And that’s how I ended up in California
One day over the summer while I was in Kenya, I was walking with some of my American friends up a hill to get to our meeting spot. By that time in the summer we had already made pretty close bonds with the people we had been working and living with and we could not imagine how we could separate after doing everything together for so long. As we walked up the hill I said, “What are you all doing in January?”
Which brings me to this past week. January 2013. Five people from across the country, with completely different backgrounds reunited in southern California. It’s crazy thinking about how we could have all lived separate lives, but because of our interest in going to Kenya and the serendipity of us all being assigned to Chanagande, a rural village outside Mombasa, we met and had an impact on each others’ lives.
As soon as we reunited, we started reminiscing about our summer – how we couldn’t believe some of the things we did and how we missed a lot of it—the simple life. Bathing in a bucket, wearing the same type of thing over and over again, eating ugali and chapati and beans more times than we could even count.
It was great seeing everyone and in some ways it was like we never left each other, but in other ways it was like we had never met. We all have this bond of knowing the red dirt roads of Chanagande, knowing about the one poster in the primary school, the one house where we all liked to hang out, the way pick-up lines didn’t translate, the red pants, and the way that people from thousands of miles across the world can become family. But it was also the first time we spent time with each other outside of one environment. It was the first time we saw each other in real clothes, ordered food somewhere besides a hoteli (restaurant-type place) with more than one option, and slept without a mosquito net.

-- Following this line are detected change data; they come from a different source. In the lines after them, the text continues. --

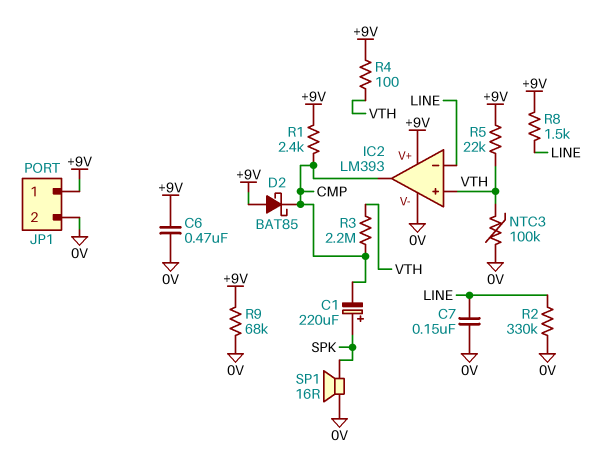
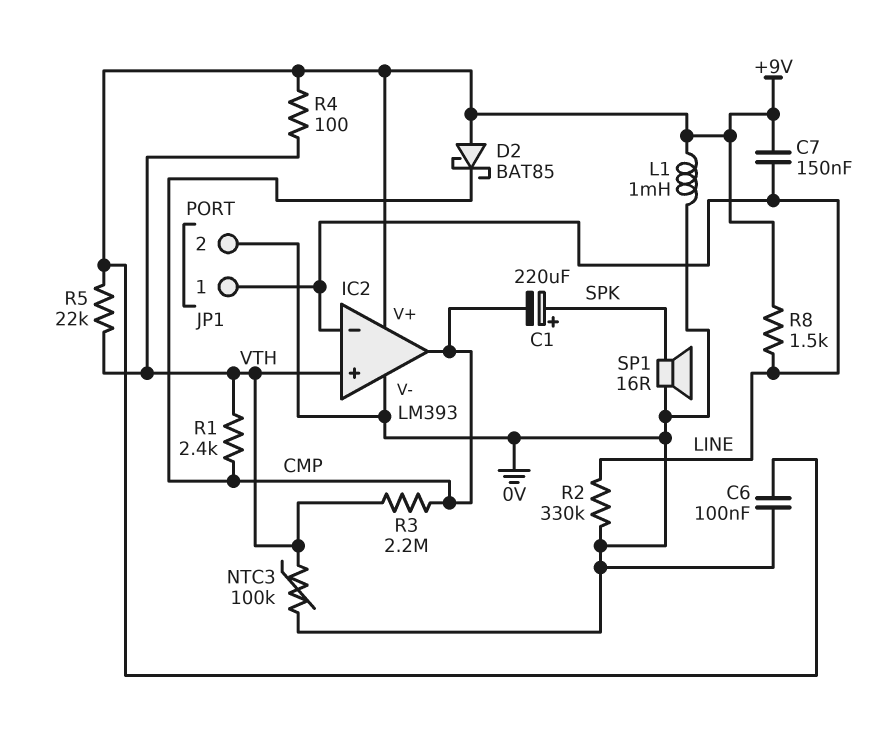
C6: 470nF (+9V, 0V) -> 100nF (+9V, 0V)
C7: 150nF (0V, LINE) -> 150nF (+9V, LINE)
JP1 pin 1: +9V -> LINE
L1: none -> 1mH (+9V, 0V)
R1: 2.4k (+9V, CMP) -> 2.4k (CMP, VTH)
R9: 68k (+9V, 0V) -> none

Where we stayed was much different from the place that brought us all together. While we were in Los Angeles we did some touristy stuff like go to the Santa Monica Pier, watch the sunset on the beach, and go to Colorado Boulevard, but we also tried to relive some memories from the summer by making mandazi, a staple breakfast food for us in Chanagande. It actually worked and they came out really well, despite minor discrepancies in our recipe.
When I think back to the summer, I am amazed by what I learned. (You can read about some of it here on my personal blog.) Sometimes I cannot believe how adventurous I was, and then sometimes I am sad that I will never be in that village in Kenya with everyone in the same situation that I was in last summer. It was a life changing experience, one that I will always remember, where I met amazing people who I will invite to my wedding one day – because we promised each other!